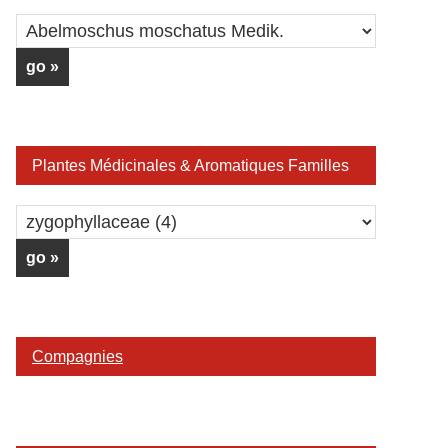
Plantes Médicinales & Aromatiques Familles
Compagnies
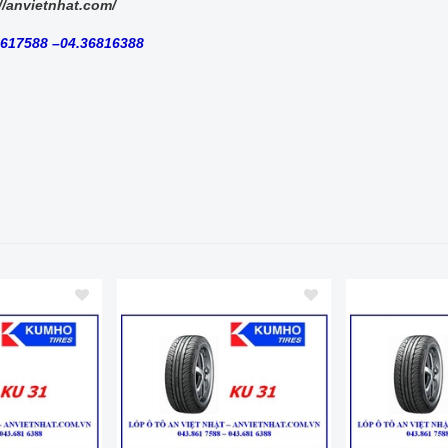
//anvietnhat.com/
8617588 –04.36816388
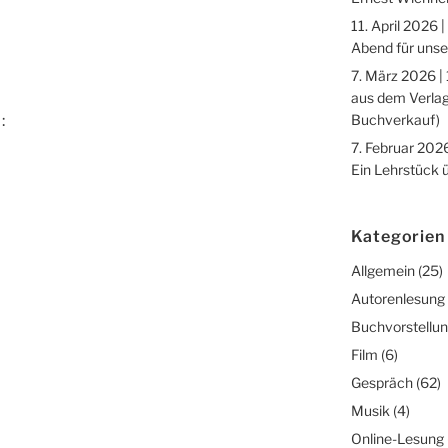
11. April 2026 |
Abend für unse
7. März 2026 |
aus dem Verlag
Buchverkauf)
:
7. Februar 2026
Ein Lehrstück 
Kategorien
Allgemein
(25)
Autorenlesung
Buchvorstellu
Film
(6)
Gespräch
(62)
Musik
(4)
Online-Lesung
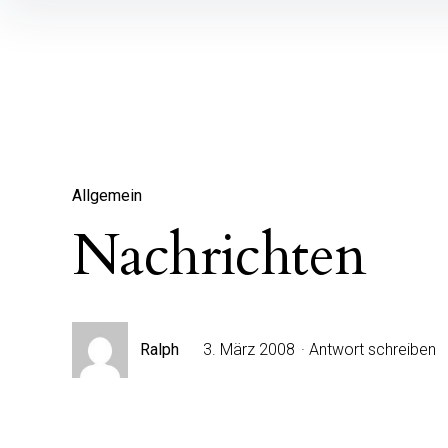
Inhalte
überspringen
Allgemein
Nachrichten
Ralph
3. März 2008
Antwort schreiben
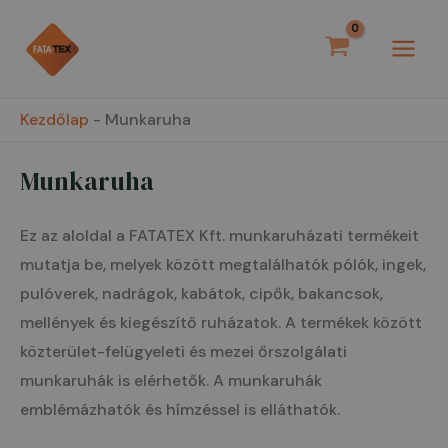
Skip
MAI
to
MEN
content
Kezdőlap
-
Munkaruha
Munkaruha
Ez az aloldal a FATATEX Kft. munkaruházati termékeit
mutatja be, melyek között megtalálhatók pólók, ingek,
pulóverek, nadrágok, kabátok, cipők, bakancsok,
mellények és kiegészítő ruházatok. A termékek között
közterület-felügyeleti és mezei őrszolgálati
munkaruhák is elérhetők. A munkaruhák
emblémázhatók és hímzéssel is elláthatók.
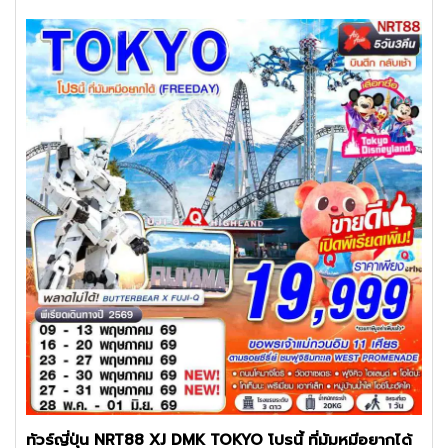
ทัวร์ญี่ปุ่น NRT88 XJ DMK TOKYO โปรนี้ ที่มัมหมีอยากได้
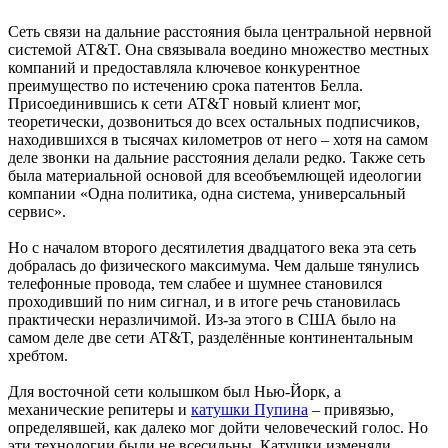
Сеть связи на дальние расстояния была центральной нервной
системой AT&T. Она связывала воедино множество местных
компаний и предоставляла ключевое конкурентное
преимущество по истечению срока патентов Белла.
Присоединившись к сети AT&T новый клиент мог,
теоретически, дозвониться до всех остальных подписчиков,
находившихся в тысячах километров от него – хотя на самом
деле звонки на дальние расстояния делали редко. Также сеть
была материальной основой для всеобъемлющей идеологии
компании «Одна политика, одна система, универсальный
сервис».
Но с началом второго десятилетия двадцатого века эта сеть
добралась до физического максимума. Чем дальше тянулись
телефонные провода, тем слабее и шумнее становился
проходивший по ним сигнал, и в итоге речь становилась
практически неразличимой. Из-за этого в США было на
самом деле две сети AT&T, разделённые континентальным
хребтом.
Для восточной сети колышком был Нью-Йорк, а
механические репитеры и
катушки Пупина
– привязью,
определявшей, как далеко мог дойти человеческий голос. Но
эти технологии были не всесильны. Катушки изменяли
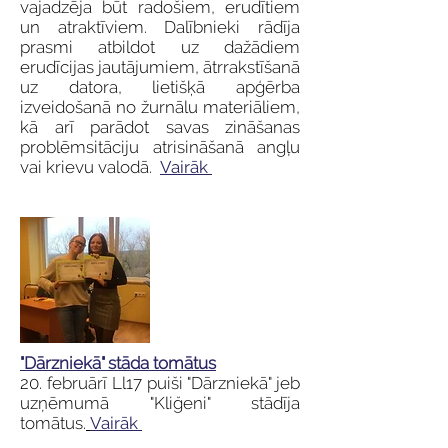
vajadzēja būt radošiem, erudītiem
un atraktīviem. Dalībnieki rādīja
prasmi atbildot uz dažādiem
erudīcijas jautājumiem, ātrrakstīšanā
uz datora, lietišķā apģērba
izveidošanā no žurnālu materiāliem,
kā arī parādot savas zināšanas
problēmsitāciju atrisināšanā angļu
vai krievu valodā.
Vairāk
"Dārzniekā" stāda tomātus
20. februārī Ll17 puiši "Dārzniekā" jeb
uzņēmumā "Kliğeni" stādīja
tomātus.
Vairāk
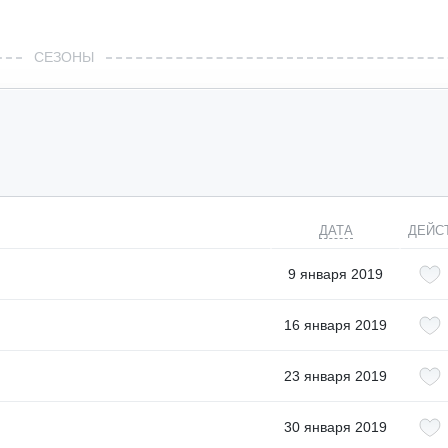
СЕЗОНЫ
ДАТА
ДЕЙС
9 января 2019
16 января 2019
23 января 2019
30 января 2019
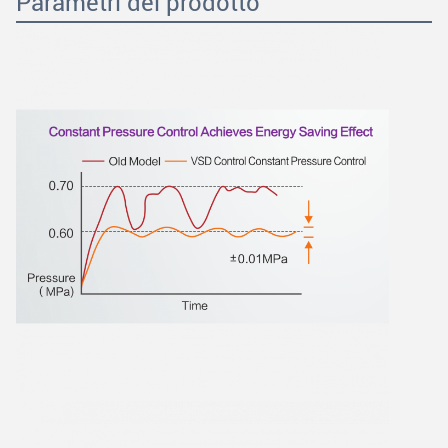
Parametri del prodotto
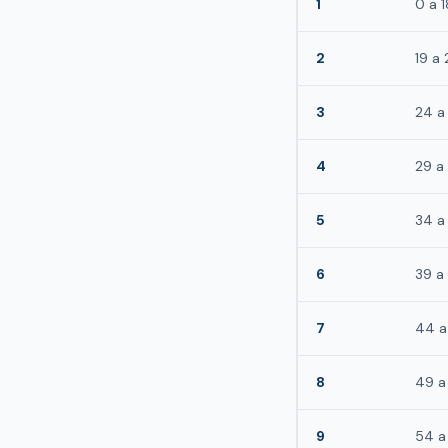
1
0 a 
2
19 a
3
24 a
4
29 a
5
34 a
6
39 a
7
44 a
8
49 a
9
54 a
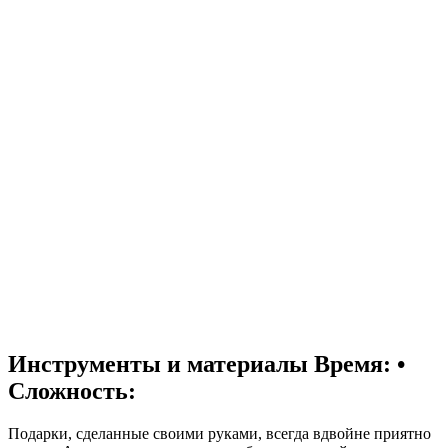
Инструменты и материалы
Время: •
Сложность:
Подарки, сделанные своими руками, всегда вдвойне приятно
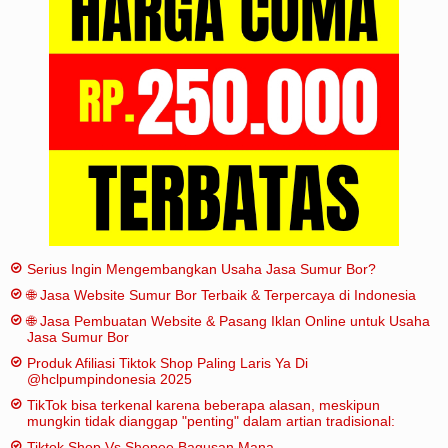
Iklan
Sitemap
Serius Ingin Mengembangkan Usaha Jasa Sumur Bor?
🌐 Jasa Website Sumur Bor Terbaik & Terpercaya di Indonesia
🌐 Jasa Pembuatan Website & Pasang Iklan Online untuk Usaha
Jasa Sumur Bor
Produk Afiliasi Tiktok Shop Paling Laris Ya Di
@hclpumpindonesia 2025
TikTok bisa terkenal karena beberapa alasan, meskipun
mungkin tidak dianggap "penting" dalam artian tradisional:
Tiktok Shop Vs Shopee Bagusan Mana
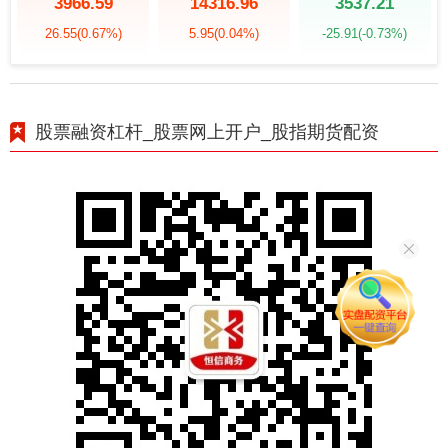
3966.59
14316.96
3537.21
26.55
(0.67%)
5.95
(0.04%)
-25.91
(-0.73%)
股票融资杠杆_股票网上开户_股指期货配资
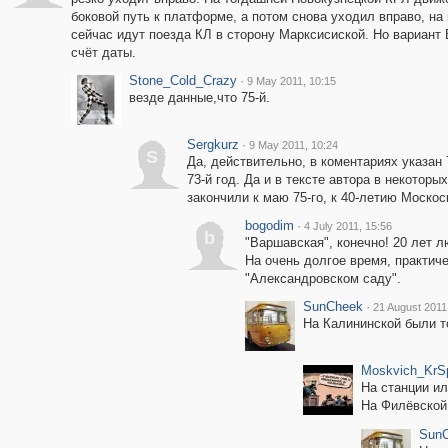
боковой путь к платформе, а потом снова уходил вправо, на
сейчас идут поезда КЛ в сторону Марксисиской. Но вариант 
счёт даты.
Stone_Cold_Crazy
·
9 May 2011, 10:15
везде данные,что 75-й.
Sergkurz
·
9 May 2011, 10:24
S
Да, действительно, в коментариях указан 
73-й год. Да и в тексте автора в некотор
закончили к маю 75-го, к 40-летию Москос
bogodim
·
4 July 2011, 15:56
b
"Варшавская", конечно! 20 лет 
На очень долгое время, практич
"Александровском саду".
SunCheek
·
21 August 2011
На Калининской были т
Moskvich_KrS
На станции ил
На Филёвской 
Sun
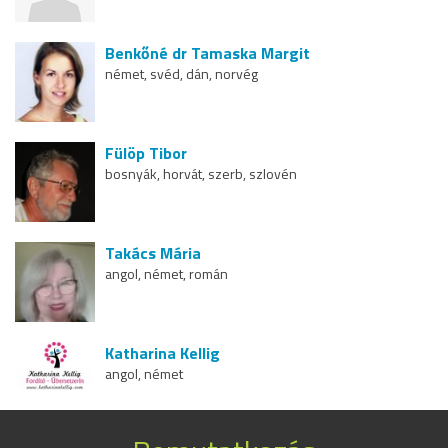
Benkőné dr Tamaska Margit
német, svéd, dán, norvég
Fülöp Tibor
bosnyák, horvát, szerb, szlovén
Takács Mária
angol, német, román
Katharina Kellig
angol, német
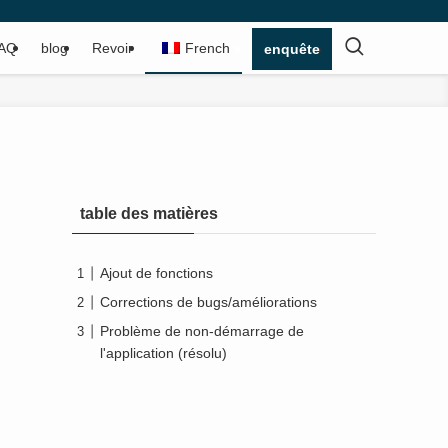
AQ
blog
Revoir
French
enquête
table des matières
Ajout de fonctions
Corrections de bugs/améliorations
Problème de non-démarrage de
l'application (résolu)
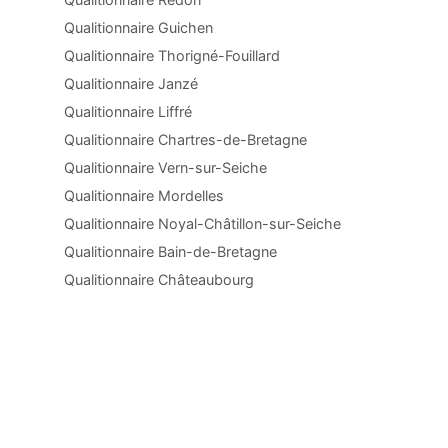
Qualitionnaire Guichen
Qualitionnaire Thorigné-Fouillard
Qualitionnaire Janzé
Qualitionnaire Liffré
Qualitionnaire Chartres-de-Bretagne
Qualitionnaire Vern-sur-Seiche
Qualitionnaire Mordelles
Qualitionnaire Noyal-Châtillon-sur-Seiche
Qualitionnaire Bain-de-Bretagne
Qualitionnaire Châteaubourg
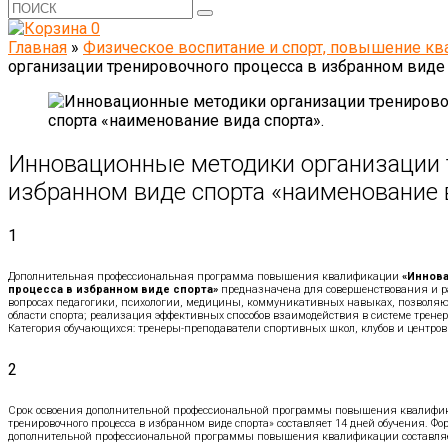
0
Главная
»
Физическое воспитание и спорт, повышение к
организации тренировочного процесса в избранном виде 
Инновационные методики организации 
избранном виде спорта «наименование 
1
Дополнительная профессиональная программа повышения квалификации
«Иннов
процесса в избранном виде спорта»
предназначена для совершенствования и р
вопросах педагогики, психологии, медицины, коммуникативных навыках, позволяю
области спорта; реализация эффективных способов взаимодействия в системе тренер
Категория обучающихся: тренеры-преподаватели спортивных школ, клубов и центров
2
Срок освоения дополнительной профессиональной программы повышения квалифи
тренировочного процесса в избранном виде спорта» составляет 14 дней обучения. Ф
дополнительной профессиональной программы повышения квалификации составляе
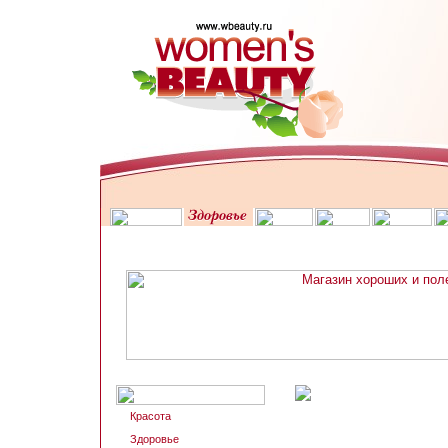
Красота
Здоровье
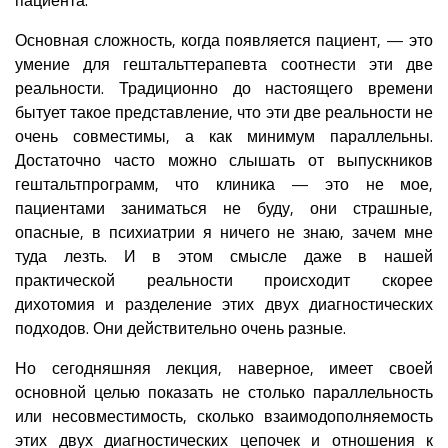
Основная сложность, когда появляется пациент, — это
умение для гештальттерапевта соотнести эти две
реальности. Традиционно до настоящего времени
бытует такое представление, что эти две реальности не
очень совместимы, а как минимум параллельны.
Достаточно часто можно слышать от выпускников
гештальтпрограмм, что клиника — это не мое,
пациентами заниматься не буду, они страшные,
опасные, в психиатрии я ничего не знаю, зачем мне
туда лезть. И в этом смысле даже в нашей
практической реальности происходит скорее
дихотомия и разделение этих двух диагностических
подходов. Они действительно очень разные.
Но сегодняшняя лекция, наверное, имеет своей
основной целью показать не столько параллельность
или несовместимость, сколько взаимодополняемость
этих двух диагностических цепочек и отношения к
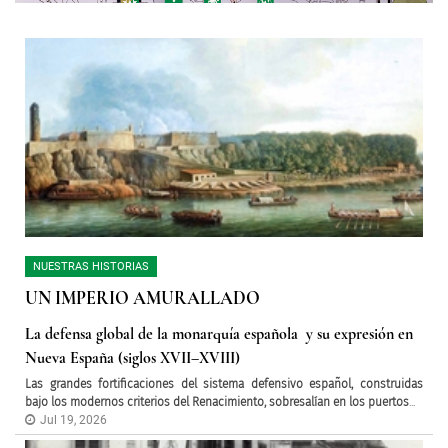
NUESTRAS HISTORIAS
UN IMPERIO AMURALLADO
La defensa global de la monarquía española y su expresión en
Nueva España (siglos XVII–XVIII)
Las grandes fortificaciones del sistema defensivo español, construidas
bajo los modernos criterios del Renacimiento, sobresalían en los puertos
...
Jul 19, 2026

------------------------------------------------------------

- DIRECTIONS -
Look through the entries and return every line where "Dārzniekā" appears.

- YOUR RESPONSE -
"Dārzniekā" stāda tomātus
20. februārī Ll17 puiši "Dārzniekā" jeb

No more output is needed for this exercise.